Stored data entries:

□ □ □ □

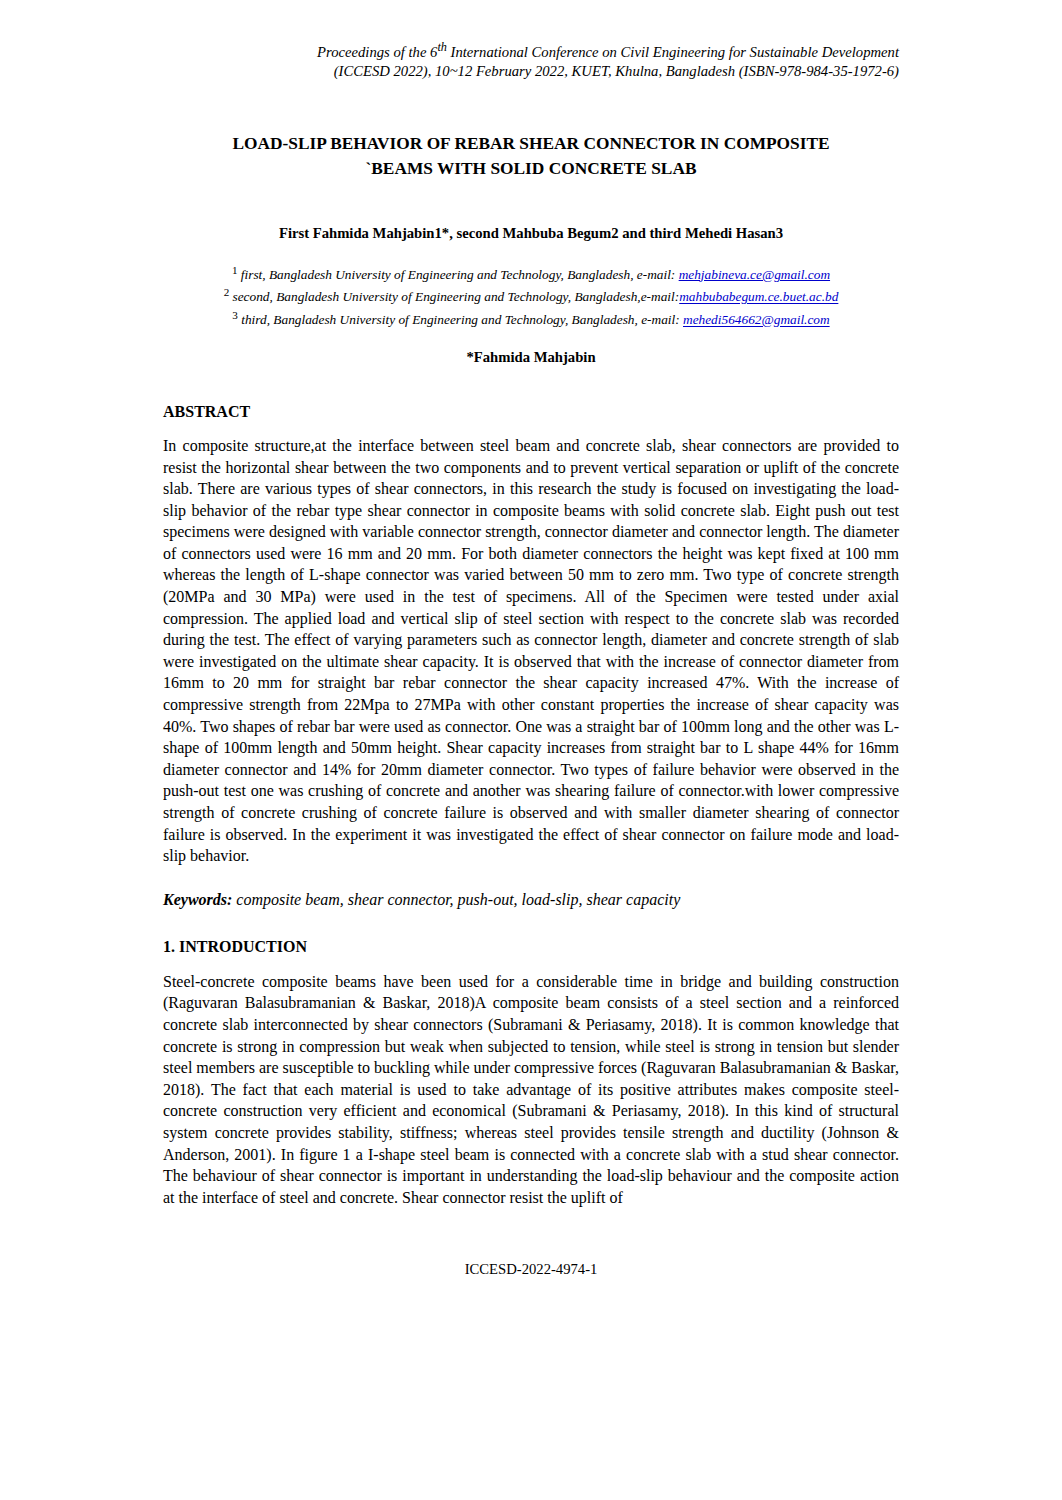Proceedings of the 6th International Conference on Civil Engineering for Sustainable Development
(ICCESD 2022), 10~12 February 2022, KUET, Khulna, Bangladesh (ISBN-978-984-35-1972-6)
Load-Slip Behavior of Rebar Shear Connector in Composite
`Beams with Solid Concrete Slab
First Fahmida Mahjabin1*, second Mahbuba Begum2 and third Mehedi Hasan3
1 first, Bangladesh University of Engineering and Technology, Bangladesh, e-mail: mehjabineva.ce@gmail.com
2 second, Bangladesh University of Engineering and Technology, Bangladesh,e-mail:mahbubabegum.ce.buet.ac.bd
3 third, Bangladesh University of Engineering and Technology, Bangladesh, e-mail: mehedi564662@gmail.com
*Fahmida Mahjabin
Abstract
In composite structure,at the interface between steel beam and concrete slab, shear connectors are provided to resist the horizontal shear between the two components and to prevent vertical separation or uplift of the concrete slab. There are various types of shear connectors, in this research the study is focused on investigating the load-slip behavior of the rebar type shear connector in composite beams with solid concrete slab. Eight push out test specimens were designed with variable connector strength, connector diameter and connector length. The diameter of connectors used were 16 mm and 20 mm. For both diameter connectors the height was kept fixed at 100 mm whereas the length of L-shape connector was varied between 50 mm to zero mm. Two type of concrete strength (20MPa and 30 MPa) were used in the test of specimens. All of the Specimen were tested under axial compression. The applied load and vertical slip of steel section with respect to the concrete slab was recorded during the test. The effect of varying parameters such as connector length, diameter and concrete strength of slab were investigated on the ultimate shear capacity. It is observed that with the increase of connector diameter from 16mm to 20 mm for straight bar rebar connector the shear capacity increased 47%. With the increase of compressive strength from 22Mpa to 27MPa with other constant properties the increase of shear capacity was 40%. Two shapes of rebar bar were used as connector. One was a straight bar of 100mm long and the other was L-shape of 100mm length and 50mm height. Shear capacity increases from straight bar to L shape 44% for 16mm diameter connector and 14% for 20mm diameter connector. Two types of failure behavior were observed in the push-out test one was crushing of concrete and another was shearing failure of connector.with lower compressive strength of concrete crushing of concrete failure is observed and with smaller diameter shearing of connector failure is observed. In the experiment it was investigated the effect of shear connector on failure mode and load-slip behavior.
Keywords: composite beam, shear connector, push-out, load-slip, shear capacity
1. Introduction
Steel-concrete composite beams have been used for a considerable time in bridge and building construction (Raguvaran Balasubramanian & Baskar, 2018)A composite beam consists of a steel section and a reinforced concrete slab interconnected by shear connectors (Subramani & Periasamy, 2018). It is common knowledge that concrete is strong in compression but weak when subjected to tension, while steel is strong in tension but slender steel members are susceptible to buckling while under compressive forces (Raguvaran Balasubramanian & Baskar, 2018). The fact that each material is used to take advantage of its positive attributes makes composite steel-concrete construction very efficient and economical (Subramani & Periasamy, 2018). In this kind of structural system concrete provides stability, stiffness; whereas steel provides tensile strength and ductility (Johnson & Anderson, 2001). In figure 1 a I-shape steel beam is connected with a concrete slab with a stud shear connector. The behaviour of shear connector is important in understanding the load-slip behaviour and the composite action at the interface of steel and concrete. Shear connector resist the uplift of
ICCESD-2022-4974-1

□ □ □ □

What you are asked to do — Please output every record above exactly. Leave the pictures out.

Solution —
Proceedings of the 6th International Conference on Civil Engineering for Sustainable Development
(ICCESD 2022), 10~12 February 2022, KUET, Khulna, Bangladesh (ISBN-978-984-35-1972-6)
Load-Slip Behavior of Rebar Shear Connector in Composite
`Beams with Solid Concrete Slab
First Fahmida Mahjabin1*, second Mahbuba Begum2 and third Mehedi Hasan3
1 first, Bangladesh University of Engineering and Technology, Bangladesh, e-mail: mehjabineva.ce@gmail.com
2 second, Bangladesh University of Engineering and Technology, Bangladesh,e-mail:mahbubabegum.ce.buet.ac.bd
3 third, Bangladesh University of Engineering and Technology, Bangladesh, e-mail: mehedi564662@gmail.com
*Fahmida Mahjabin
Abstract
In composite structure,at the interface between steel beam and concrete slab, shear connectors are provided to resist the horizontal shear between the two components and to prevent vertical separation or uplift of the concrete slab. There are various types of shear connectors, in this research the study is focused on investigating the load-slip behavior of the rebar type shear connector in composite beams with solid concrete slab. Eight push out test specimens were designed with variable connector strength, connector diameter and connector length. The diameter of connectors used were 16 mm and 20 mm. For both diameter connectors the height was kept fixed at 100 mm whereas the length of L-shape connector was varied between 50 mm to zero mm. Two type of concrete strength (20MPa and 30 MPa) were used in the test of specimens. All of the Specimen were tested under axial compression. The applied load and vertical slip of steel section with respect to the concrete slab was recorded during the test. The effect of varying parameters such as connector length, diameter and concrete strength of slab were investigated on the ultimate shear capacity. It is observed that with the increase of connector diameter from 16mm to 20 mm for straight bar rebar connector the shear capacity increased 47%. With the increase of compressive strength from 22Mpa to 27MPa with other constant properties the increase of shear capacity was 40%. Two shapes of rebar bar were used as connector. One was a straight bar of 100mm long and the other was L-shape of 100mm length and 50mm height. Shear capacity increases from straight bar to L shape 44% for 16mm diameter connector and 14% for 20mm diameter connector. Two types of failure behavior were observed in the push-out test one was crushing of concrete and another was shearing failure of connector.with lower compressive strength of concrete crushing of concrete failure is observed and with smaller diameter shearing of connector failure is observed. In the experiment it was investigated the effect of shear connector on failure mode and load-slip behavior.
Keywords: composite beam, shear connector, push-out, load-slip, shear capacity
1. Introduction
Steel-concrete composite beams have been used for a considerable time in bridge and building construction (Raguvaran Balasubramanian & Baskar, 2018)A composite beam consists of a steel section and a reinforced concrete slab interconnected by shear connectors (Subramani & Periasamy, 2018). It is common knowledge that concrete is strong in compression but weak when subjected to tension, while steel is strong in tension but slender steel members are susceptible to buckling while under compressive forces (Raguvaran Balasubramanian & Baskar, 2018). The fact that each material is used to take advantage of its positive attributes makes composite steel-concrete construction very efficient and economical (Subramani & Periasamy, 2018). In this kind of structural system concrete provides stability, stiffness; whereas steel provides tensile strength and ductility (Johnson & Anderson, 2001). In figure 1 a I-shape steel beam is connected with a concrete slab with a stud shear connector. The behaviour of shear connector is important in understanding the load-slip behaviour and the composite action at the interface of steel and concrete. Shear connector resist the uplift of
ICCESD-2022-4974-1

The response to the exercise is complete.